Delimitation of the risk area of the vertebral artery during the paramedian suboccipital approach

The paramedian suboccipital approach (PMSOA) is used to treat lesions that affect one cerebellum hemisphere, in cases where it is not necessary to expose the midline or the cerebellopontine angle. The usual pathologies treated by this approach are tumors (metastasis, hemangioblastomas, etc.), ischaemic or haemorrhagic lesions, or vascular malformations (VMFs, cavernomas) [1], [2], [3] (Fig. 1 C-D). Different incisions can be used in order to expose the occipital bone and perform the craniotomy, usually done on an inion-mastoid line, varying its particular location in between the middle 1 ⁄ 3 of said line, depending on the lesion’s exact position. The craniotomy and incison’s size are determined according to the pathology. In some cases, a small incision and a craniotomy centered on the occipital bone is enough, whether when it comes to bigger lesions it is necessary to carry out a larger incision with a wider craniotomy that extends to the foramen magnum [2], [3]. In those cases, as a muscular dissection plane is not possible, the approach requires a transmuscular pathway which does not have constant anatomical landmarks and can therefore, with the dissection of the craniocervical junction (CCJ), eventually compromise the V3 segment of the vertebral artery (V3s-VA) (Fig. 1 A-B).

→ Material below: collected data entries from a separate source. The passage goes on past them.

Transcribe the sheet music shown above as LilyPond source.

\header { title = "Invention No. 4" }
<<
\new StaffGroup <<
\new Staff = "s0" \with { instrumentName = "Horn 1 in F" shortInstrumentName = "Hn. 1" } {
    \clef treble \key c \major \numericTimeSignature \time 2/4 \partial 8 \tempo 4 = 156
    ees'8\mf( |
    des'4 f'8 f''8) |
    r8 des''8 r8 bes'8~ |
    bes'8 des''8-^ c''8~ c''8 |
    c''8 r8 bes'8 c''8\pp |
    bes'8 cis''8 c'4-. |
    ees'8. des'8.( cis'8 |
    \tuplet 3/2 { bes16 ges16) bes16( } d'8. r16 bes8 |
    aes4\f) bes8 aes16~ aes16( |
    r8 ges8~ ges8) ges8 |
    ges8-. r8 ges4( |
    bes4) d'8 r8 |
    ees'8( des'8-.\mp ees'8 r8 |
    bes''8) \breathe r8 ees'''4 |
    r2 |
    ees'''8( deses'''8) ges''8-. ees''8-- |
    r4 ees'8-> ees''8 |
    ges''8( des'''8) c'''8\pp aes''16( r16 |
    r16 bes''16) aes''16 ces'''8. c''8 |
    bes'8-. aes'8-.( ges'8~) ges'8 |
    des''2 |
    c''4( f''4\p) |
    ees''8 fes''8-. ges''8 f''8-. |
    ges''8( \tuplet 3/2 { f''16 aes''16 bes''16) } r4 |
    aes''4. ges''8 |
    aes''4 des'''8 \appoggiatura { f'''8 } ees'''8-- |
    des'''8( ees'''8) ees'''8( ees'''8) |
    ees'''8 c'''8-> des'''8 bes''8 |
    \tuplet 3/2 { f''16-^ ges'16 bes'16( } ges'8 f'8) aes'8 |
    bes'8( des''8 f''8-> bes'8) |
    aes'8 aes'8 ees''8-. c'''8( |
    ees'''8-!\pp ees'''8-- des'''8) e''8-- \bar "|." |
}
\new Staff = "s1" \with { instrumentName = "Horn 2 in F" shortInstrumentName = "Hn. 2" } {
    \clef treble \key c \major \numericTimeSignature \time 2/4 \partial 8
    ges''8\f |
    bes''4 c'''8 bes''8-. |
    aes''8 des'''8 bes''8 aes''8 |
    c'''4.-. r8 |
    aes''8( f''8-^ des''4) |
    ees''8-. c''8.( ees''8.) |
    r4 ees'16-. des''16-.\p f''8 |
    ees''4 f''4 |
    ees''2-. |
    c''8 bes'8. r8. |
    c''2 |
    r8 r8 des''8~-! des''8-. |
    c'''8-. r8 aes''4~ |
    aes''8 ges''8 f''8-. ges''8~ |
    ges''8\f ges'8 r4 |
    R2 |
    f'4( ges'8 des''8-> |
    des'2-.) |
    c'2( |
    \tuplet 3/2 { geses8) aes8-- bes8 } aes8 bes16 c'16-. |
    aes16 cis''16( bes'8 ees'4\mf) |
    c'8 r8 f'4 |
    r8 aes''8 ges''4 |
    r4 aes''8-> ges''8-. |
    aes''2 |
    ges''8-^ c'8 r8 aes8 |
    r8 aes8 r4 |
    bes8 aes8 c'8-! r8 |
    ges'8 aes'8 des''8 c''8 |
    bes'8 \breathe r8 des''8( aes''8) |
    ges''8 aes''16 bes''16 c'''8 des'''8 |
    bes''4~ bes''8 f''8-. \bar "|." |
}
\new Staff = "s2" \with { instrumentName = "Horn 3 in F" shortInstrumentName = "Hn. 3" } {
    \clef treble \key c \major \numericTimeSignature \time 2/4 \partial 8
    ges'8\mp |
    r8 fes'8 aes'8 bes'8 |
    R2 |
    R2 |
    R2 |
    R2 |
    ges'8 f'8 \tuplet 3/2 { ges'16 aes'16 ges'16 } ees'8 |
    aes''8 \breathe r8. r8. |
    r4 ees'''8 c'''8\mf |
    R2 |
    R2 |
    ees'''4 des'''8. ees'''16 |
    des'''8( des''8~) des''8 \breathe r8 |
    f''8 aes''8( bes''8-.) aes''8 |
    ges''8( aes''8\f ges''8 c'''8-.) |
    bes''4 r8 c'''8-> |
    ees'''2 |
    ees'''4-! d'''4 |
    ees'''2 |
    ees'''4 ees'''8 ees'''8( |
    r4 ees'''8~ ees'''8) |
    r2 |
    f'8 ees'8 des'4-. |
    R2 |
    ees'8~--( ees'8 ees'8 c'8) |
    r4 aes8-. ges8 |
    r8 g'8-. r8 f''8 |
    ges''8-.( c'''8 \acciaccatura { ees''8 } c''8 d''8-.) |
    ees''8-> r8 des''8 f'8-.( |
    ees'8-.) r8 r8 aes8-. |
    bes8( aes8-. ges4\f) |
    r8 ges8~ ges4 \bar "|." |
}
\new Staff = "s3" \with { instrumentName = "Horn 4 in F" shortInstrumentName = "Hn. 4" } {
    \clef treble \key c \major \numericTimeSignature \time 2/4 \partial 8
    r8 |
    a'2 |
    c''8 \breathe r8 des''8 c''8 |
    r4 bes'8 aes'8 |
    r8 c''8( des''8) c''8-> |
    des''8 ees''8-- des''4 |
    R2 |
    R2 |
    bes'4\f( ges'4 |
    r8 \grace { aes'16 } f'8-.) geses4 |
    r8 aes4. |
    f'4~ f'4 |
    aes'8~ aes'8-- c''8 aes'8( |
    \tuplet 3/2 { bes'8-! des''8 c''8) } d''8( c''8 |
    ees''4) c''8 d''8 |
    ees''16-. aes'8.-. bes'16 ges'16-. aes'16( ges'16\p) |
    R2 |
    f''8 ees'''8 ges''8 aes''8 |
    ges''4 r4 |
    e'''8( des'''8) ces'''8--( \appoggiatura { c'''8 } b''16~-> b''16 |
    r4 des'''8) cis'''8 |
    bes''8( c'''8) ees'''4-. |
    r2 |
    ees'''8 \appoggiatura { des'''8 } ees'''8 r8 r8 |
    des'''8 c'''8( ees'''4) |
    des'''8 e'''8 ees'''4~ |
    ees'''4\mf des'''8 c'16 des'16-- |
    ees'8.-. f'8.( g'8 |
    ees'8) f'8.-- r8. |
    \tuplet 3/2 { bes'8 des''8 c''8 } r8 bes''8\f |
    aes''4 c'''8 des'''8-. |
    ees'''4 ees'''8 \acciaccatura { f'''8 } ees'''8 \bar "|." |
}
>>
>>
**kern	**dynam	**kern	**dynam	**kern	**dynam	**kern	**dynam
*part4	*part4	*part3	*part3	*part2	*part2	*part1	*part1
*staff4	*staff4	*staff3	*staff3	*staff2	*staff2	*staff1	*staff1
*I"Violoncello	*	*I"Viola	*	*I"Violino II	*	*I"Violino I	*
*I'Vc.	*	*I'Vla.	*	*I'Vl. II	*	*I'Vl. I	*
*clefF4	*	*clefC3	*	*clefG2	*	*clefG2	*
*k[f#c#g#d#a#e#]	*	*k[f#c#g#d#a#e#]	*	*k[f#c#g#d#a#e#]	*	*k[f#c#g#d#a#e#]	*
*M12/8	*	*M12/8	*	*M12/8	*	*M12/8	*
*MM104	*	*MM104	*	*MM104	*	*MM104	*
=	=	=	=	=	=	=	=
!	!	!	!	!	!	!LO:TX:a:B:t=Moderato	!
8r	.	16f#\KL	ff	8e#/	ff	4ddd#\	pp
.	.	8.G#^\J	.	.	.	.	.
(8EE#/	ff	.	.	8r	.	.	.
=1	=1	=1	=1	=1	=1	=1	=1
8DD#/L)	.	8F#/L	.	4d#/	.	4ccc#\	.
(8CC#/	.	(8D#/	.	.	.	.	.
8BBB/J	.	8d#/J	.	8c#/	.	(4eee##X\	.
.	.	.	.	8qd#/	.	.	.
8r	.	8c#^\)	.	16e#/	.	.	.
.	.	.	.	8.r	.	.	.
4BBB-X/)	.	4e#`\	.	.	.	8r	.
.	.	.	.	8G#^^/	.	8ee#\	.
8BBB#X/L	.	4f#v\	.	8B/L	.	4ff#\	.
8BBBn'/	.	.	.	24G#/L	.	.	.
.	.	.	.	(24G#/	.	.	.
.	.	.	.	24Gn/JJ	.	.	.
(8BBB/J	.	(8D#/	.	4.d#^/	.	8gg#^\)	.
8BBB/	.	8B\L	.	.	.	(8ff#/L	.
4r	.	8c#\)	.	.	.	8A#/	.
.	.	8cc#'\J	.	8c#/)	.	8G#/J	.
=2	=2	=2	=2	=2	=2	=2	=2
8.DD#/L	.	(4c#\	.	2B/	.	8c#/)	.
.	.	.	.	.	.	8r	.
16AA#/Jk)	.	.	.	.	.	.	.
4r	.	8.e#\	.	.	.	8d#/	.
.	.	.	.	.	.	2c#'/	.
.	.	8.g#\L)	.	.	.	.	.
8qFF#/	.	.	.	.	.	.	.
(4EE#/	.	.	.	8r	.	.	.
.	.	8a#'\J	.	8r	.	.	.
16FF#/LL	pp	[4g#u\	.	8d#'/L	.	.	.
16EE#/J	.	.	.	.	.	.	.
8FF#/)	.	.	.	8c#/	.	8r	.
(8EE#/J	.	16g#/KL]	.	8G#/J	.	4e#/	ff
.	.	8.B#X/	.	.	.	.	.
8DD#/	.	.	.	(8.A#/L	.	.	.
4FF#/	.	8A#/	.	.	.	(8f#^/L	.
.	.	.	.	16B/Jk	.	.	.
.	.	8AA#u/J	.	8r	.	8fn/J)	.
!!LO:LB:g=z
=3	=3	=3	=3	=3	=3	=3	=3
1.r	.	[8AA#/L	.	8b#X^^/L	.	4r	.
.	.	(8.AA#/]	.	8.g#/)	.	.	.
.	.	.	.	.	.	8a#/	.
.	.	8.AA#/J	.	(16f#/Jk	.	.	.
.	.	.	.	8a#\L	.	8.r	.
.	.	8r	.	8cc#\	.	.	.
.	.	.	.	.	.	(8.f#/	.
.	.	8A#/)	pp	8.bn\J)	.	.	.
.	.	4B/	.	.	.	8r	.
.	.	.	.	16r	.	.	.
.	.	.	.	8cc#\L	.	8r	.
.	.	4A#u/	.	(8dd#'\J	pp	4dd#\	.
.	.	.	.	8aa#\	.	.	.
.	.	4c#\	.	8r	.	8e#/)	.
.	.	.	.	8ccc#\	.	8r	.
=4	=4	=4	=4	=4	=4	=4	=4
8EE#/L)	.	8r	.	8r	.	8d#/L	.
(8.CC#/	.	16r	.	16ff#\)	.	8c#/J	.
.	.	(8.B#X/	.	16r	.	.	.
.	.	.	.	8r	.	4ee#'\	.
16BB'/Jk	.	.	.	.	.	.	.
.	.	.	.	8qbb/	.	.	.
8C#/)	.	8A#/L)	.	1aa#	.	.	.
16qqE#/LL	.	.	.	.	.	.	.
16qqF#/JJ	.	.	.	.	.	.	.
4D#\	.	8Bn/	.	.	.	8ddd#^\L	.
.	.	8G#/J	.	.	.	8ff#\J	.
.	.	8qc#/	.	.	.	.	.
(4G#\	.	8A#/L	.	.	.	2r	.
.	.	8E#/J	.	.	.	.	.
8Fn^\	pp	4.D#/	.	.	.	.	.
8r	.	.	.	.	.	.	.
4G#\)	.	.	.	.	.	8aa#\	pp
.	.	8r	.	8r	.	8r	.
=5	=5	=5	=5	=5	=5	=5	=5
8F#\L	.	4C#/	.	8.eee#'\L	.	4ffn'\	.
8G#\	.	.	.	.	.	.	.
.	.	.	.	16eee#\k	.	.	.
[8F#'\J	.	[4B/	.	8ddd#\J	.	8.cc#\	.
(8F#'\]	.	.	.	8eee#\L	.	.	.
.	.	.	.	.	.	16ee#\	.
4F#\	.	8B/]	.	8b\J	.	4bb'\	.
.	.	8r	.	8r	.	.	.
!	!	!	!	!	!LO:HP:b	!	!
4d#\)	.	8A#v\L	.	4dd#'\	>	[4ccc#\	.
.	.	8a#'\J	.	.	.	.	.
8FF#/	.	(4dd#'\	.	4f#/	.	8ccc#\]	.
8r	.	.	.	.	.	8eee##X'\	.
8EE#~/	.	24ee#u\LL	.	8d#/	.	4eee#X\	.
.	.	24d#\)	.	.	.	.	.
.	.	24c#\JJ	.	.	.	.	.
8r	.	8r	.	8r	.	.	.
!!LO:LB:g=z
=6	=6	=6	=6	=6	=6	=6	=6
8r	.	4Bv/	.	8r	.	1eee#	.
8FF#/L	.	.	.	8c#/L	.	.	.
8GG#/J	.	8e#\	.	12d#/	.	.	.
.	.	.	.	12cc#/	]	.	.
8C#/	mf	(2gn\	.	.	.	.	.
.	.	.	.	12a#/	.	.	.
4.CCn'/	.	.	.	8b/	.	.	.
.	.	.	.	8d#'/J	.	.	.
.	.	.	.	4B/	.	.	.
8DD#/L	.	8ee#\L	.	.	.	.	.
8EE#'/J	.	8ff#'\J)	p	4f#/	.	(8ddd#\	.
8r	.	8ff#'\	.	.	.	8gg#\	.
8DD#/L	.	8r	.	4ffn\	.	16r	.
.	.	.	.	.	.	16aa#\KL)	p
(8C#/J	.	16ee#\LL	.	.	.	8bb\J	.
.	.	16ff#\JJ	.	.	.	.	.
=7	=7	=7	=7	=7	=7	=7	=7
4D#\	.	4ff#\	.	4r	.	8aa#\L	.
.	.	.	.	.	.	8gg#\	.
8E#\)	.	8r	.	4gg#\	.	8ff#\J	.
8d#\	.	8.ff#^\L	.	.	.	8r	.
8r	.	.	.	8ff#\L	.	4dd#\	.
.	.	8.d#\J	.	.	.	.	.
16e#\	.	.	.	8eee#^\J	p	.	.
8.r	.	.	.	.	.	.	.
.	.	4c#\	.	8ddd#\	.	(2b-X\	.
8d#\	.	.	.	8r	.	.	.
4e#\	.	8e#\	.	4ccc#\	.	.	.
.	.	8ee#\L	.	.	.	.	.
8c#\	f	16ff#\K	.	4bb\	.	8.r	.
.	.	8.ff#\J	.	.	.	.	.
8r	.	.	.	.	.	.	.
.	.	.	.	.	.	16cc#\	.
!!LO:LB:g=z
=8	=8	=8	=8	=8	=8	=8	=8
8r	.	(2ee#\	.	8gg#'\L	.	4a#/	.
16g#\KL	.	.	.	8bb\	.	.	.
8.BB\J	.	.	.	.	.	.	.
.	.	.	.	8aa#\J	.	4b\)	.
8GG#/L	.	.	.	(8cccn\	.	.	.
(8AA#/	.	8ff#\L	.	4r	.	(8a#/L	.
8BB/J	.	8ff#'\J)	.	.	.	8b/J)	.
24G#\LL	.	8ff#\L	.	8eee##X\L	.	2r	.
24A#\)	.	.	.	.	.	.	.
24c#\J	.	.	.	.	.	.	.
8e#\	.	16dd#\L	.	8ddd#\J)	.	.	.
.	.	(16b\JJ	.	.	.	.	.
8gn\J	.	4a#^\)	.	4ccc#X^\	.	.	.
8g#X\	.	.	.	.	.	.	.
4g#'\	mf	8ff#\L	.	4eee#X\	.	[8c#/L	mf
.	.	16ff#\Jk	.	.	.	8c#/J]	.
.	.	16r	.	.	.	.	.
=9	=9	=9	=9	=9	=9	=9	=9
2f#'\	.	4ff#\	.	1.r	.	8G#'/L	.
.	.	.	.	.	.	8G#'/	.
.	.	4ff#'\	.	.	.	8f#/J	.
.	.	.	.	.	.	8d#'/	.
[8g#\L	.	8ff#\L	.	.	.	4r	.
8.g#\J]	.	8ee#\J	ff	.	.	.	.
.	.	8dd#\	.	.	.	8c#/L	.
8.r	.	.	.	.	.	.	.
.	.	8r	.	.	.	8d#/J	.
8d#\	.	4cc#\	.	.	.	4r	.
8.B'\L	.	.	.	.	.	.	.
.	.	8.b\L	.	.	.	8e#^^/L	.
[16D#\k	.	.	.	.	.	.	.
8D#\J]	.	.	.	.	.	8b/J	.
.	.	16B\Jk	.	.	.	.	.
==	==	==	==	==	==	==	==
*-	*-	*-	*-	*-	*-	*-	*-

This scenario greatly differs from other approaches to the suboccipital region because of its lack of constant bony landmarks, such as the mastoid process or the inferior nuchal line on the retrosigmoid approach [4], or those with larger incisions as the extreme lateral inferior transcondylar-transtubercular exposure (ELITE) or the far lateral approach, where a bigger exposure of the region can identify different repairs to protect the V3s-VA (the C1 transverse process, the atlantomastoid line, the fat pad of the suboccipital triangle, the artery of Salmon, and the suboccipital venous plexus of Zolani) [5], [6], [7], [8], [9], [10], [11], [12], [13].

Though rare, the iatrogenic lesion of V3s-VA is potentially fatal with an incidence of 0.2% within the craniocervical surgery [14], [15]. In cases where the lesion of this segment is generated with monopolar electrosurgery, the repair may not be successful, even when performed by experienced vascular neurosurgeons [14], [15]. This injury happens most frequently during instrumented cervical spine surgery, followed in incidence by posterior fossa approaches such as the far lateral or retrosigmoid approach [14], [15], [16], [17]. Although there have been described certain anatomical structures for an approximation to the V3s-VA in this particular approaches [4], [5], [6], [7], [8], [9], [10], [11], [12], [13], to date, there are still no studies that propose neither direct nor indirect landmarks to locate this segment on the paramedian suboccipital approach. Therefore, we consider the implementation of a reference system to identify the V3s-VA on the PMSOA necessary in order to prevent its injury.

The aim of our study is to present, with the use of specific measurements on anatomical dissections, angiotomography and neuronavigation, a system of practical implementation on the operating room, by the use of anatomical and topographical landmarks, to locate the V3s-VA on the PMSOA with the help of minimal or basic tools.